## Fragment dokumentu
W celu świadczenia usług na najwyższym poziomie stosujemy pliki cookies. Korzystanie z naszej witryny oznacza, że będą one zamieszczane w Państwa urządzeniu. W każdym momencie można dokonać zmiany ustawień Państwa przeglądarki. Dodatkowo, korzystanie z naszej witryny oznacza akceptację przez Państwa klauzuli przetwarzania danych osobowych udostępnionych drogą elektroniczną.
Powrót

Pierkula i inne przezwiska, co było pierwsze?. Zalew kontra reszta świata, występek, kłótnie, oraz zbrodnie.

Pierkula i inne przezwiska, co było pierwsze?

Piotr i Jan Pierkula z Zalewu. Obaj pełnili funkcję wójtów w Lutomiersku. Poniższy dokument, czyli księgi ziemskie szadkowskie z 1425 -1432 roku, opisują pożyczkę Pana Jana.[1]

 

„Jan z Zalewu, zwany Pierkula, uznał, że jest dłużny Mikołajowi, mieszkańcowi kazimierskiemu, sześć marek czystego srebra,

które ma spłacić do święta św. Marcina, pod karą podwójnej zapłaty.

Świadkowie: Piotr, kowal, oraz Jakub, młynarz.

Spisano w miasteczku Kazimierzu wobec wymienionych świadków”.

Przeliczając na obecną wartość jest to suma pomiędzy 40-50 tysięcy zł., było to w 1429 r.

## Zbiór rekordów
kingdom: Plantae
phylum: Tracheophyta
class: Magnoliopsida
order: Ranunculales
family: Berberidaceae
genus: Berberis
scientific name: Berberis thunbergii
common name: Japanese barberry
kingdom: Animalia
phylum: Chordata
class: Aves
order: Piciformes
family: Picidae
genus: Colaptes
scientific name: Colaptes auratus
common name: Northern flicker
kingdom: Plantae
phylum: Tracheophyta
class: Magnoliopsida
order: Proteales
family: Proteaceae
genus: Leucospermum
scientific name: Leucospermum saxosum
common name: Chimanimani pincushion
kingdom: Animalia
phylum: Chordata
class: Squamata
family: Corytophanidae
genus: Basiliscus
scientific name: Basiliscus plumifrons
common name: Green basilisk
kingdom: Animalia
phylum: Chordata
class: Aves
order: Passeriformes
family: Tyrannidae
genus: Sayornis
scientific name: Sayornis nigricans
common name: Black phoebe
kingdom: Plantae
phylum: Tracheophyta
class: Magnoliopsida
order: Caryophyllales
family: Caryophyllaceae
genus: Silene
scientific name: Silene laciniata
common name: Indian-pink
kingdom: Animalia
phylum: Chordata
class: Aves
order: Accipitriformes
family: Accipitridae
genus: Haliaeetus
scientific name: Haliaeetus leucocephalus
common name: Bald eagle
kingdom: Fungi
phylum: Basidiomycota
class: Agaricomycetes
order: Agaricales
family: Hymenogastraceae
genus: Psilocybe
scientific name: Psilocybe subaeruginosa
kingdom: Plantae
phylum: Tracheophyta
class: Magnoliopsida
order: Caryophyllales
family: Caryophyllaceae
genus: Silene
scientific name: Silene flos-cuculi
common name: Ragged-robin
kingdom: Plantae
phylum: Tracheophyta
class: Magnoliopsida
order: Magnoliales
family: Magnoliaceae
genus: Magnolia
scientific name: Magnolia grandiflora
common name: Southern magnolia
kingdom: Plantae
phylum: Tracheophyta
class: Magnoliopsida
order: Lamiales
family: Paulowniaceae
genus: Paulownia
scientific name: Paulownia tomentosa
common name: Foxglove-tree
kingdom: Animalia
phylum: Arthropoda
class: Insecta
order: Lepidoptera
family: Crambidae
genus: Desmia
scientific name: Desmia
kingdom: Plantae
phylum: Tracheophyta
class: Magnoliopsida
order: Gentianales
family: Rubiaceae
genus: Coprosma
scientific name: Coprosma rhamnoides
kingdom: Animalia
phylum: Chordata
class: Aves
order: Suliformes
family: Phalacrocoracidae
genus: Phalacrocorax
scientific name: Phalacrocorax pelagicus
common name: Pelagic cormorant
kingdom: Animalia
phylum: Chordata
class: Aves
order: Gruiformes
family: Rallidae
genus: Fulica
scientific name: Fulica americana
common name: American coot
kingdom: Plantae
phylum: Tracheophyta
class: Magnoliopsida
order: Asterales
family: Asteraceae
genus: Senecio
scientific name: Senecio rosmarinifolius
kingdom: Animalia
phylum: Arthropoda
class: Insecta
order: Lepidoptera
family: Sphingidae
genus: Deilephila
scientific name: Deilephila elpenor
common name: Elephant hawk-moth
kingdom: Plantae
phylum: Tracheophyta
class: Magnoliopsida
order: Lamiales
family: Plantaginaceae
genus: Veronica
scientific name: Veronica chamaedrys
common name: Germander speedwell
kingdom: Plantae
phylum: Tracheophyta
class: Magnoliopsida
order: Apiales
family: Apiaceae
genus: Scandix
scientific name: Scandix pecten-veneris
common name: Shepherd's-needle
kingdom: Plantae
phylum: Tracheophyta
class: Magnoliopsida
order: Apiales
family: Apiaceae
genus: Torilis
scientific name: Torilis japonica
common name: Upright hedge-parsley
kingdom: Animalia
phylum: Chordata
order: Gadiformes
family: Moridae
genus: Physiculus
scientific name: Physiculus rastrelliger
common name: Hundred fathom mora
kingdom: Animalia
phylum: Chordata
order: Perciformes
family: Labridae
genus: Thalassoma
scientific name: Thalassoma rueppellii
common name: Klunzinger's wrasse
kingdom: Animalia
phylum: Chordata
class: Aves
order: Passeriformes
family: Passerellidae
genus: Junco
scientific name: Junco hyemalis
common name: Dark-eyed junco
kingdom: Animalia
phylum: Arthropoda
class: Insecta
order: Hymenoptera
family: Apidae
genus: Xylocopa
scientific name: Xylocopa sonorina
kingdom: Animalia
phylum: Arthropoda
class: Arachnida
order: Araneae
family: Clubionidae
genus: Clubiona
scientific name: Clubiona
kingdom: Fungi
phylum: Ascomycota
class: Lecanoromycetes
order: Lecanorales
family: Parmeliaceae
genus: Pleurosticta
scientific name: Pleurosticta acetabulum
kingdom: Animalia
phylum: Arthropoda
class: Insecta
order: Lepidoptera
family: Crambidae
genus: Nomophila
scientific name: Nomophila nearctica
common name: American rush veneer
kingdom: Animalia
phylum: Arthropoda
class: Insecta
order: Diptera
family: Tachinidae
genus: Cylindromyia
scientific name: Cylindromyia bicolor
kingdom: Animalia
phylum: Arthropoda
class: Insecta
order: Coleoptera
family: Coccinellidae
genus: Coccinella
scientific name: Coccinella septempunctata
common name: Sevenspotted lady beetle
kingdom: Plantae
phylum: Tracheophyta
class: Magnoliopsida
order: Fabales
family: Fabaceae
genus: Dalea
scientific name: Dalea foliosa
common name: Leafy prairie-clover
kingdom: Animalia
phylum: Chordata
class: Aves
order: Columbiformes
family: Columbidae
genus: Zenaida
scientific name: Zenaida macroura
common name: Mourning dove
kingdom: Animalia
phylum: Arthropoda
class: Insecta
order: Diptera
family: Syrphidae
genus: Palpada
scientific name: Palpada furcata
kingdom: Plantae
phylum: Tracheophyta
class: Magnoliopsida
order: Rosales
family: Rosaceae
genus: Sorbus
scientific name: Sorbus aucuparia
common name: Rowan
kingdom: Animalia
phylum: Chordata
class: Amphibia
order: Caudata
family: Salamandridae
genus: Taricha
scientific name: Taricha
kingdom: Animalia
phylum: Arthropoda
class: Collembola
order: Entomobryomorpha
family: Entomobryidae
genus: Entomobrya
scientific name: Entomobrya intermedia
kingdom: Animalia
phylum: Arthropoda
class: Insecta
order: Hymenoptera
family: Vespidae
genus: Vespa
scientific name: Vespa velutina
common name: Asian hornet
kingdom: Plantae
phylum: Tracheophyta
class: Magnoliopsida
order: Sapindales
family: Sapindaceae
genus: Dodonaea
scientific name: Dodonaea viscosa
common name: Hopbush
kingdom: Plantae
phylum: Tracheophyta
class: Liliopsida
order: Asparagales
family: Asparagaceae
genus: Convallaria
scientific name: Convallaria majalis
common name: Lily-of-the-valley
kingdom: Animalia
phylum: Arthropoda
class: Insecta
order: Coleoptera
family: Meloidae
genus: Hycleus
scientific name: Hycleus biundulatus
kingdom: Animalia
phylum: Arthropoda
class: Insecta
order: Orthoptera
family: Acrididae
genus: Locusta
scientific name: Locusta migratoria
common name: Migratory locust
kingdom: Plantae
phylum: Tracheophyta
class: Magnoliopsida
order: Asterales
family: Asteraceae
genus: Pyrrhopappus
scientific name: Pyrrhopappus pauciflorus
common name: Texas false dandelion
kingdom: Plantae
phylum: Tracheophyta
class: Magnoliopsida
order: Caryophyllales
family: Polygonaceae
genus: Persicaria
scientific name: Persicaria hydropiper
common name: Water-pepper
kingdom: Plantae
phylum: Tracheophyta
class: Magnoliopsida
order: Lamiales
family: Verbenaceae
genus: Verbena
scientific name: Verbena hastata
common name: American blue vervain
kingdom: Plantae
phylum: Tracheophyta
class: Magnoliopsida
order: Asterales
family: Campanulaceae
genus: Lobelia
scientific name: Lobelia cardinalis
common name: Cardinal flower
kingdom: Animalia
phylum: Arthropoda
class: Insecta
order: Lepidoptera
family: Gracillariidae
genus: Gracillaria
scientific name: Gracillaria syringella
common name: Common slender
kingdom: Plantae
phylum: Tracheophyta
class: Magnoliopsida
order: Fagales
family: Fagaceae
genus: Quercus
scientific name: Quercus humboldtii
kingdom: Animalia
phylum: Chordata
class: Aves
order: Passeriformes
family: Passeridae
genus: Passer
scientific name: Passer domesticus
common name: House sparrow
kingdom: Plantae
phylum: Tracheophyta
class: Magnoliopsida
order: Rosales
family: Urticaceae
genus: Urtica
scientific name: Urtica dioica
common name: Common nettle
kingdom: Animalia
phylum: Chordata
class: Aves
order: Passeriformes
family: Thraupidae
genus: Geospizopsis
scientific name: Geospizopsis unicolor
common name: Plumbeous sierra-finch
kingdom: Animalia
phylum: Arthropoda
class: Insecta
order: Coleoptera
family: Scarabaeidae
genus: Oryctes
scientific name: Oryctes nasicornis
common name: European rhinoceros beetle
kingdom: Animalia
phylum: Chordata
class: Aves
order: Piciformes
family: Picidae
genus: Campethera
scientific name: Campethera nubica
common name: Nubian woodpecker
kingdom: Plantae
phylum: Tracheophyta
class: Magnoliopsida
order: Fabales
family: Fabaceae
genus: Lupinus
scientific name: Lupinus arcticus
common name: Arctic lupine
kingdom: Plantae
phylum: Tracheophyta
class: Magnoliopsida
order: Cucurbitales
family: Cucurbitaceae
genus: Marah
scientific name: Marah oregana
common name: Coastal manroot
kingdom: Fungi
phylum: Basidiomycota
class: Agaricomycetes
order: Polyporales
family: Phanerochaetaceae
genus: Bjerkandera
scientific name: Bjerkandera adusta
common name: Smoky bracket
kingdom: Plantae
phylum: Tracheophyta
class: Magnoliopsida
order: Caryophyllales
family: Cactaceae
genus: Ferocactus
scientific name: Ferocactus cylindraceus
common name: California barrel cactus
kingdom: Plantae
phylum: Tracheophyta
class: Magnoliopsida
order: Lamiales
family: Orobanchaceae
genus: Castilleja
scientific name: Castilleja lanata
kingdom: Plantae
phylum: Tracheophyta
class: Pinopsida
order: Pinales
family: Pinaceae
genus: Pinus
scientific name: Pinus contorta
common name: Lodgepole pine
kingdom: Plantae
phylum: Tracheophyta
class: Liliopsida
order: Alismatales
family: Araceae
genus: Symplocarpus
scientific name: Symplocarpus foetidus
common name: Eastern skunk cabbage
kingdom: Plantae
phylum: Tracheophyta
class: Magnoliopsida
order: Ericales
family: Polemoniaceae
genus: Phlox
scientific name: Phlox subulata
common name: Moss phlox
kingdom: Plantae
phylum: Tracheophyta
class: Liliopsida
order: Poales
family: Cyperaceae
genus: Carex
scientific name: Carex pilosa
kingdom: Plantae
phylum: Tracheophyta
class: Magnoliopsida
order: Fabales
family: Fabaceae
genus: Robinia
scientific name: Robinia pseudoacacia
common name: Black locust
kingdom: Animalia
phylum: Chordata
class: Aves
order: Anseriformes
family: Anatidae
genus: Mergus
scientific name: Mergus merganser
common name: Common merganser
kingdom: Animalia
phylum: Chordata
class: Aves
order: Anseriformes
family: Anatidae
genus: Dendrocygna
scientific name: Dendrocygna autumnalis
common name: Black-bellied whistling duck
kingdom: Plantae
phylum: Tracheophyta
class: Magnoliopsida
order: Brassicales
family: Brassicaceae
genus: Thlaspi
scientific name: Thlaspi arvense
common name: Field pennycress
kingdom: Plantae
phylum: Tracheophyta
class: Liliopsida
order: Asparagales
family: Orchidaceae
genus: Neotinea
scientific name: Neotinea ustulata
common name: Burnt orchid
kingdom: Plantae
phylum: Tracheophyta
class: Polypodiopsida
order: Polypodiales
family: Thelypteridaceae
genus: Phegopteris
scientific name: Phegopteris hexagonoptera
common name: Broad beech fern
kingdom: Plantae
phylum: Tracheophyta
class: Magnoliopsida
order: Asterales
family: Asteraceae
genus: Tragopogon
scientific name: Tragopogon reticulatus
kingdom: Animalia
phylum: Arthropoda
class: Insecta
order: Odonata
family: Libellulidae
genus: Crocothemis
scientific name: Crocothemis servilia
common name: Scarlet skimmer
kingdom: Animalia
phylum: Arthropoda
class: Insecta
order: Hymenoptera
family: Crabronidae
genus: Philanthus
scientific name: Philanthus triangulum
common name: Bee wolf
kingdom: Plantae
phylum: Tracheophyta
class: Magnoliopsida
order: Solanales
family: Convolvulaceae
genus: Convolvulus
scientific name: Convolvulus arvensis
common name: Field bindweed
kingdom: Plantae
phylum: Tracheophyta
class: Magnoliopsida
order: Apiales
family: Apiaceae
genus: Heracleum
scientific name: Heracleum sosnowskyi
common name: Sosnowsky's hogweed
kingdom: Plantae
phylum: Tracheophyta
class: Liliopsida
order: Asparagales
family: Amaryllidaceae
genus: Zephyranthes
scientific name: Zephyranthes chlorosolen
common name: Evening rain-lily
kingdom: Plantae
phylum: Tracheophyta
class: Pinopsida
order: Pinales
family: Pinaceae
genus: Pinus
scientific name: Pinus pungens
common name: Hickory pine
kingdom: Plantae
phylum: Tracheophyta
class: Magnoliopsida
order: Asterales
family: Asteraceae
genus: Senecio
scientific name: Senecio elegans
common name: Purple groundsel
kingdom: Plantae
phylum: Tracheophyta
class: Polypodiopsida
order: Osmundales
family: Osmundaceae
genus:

## Treść zadania
Ile marek czystego srebra był winien Mikołajowi Jan z Zalewu, zwany Pierkula, według fragmentu dokumentu?

## Odpowiedź do zadania
Sześć marek czystego srebra.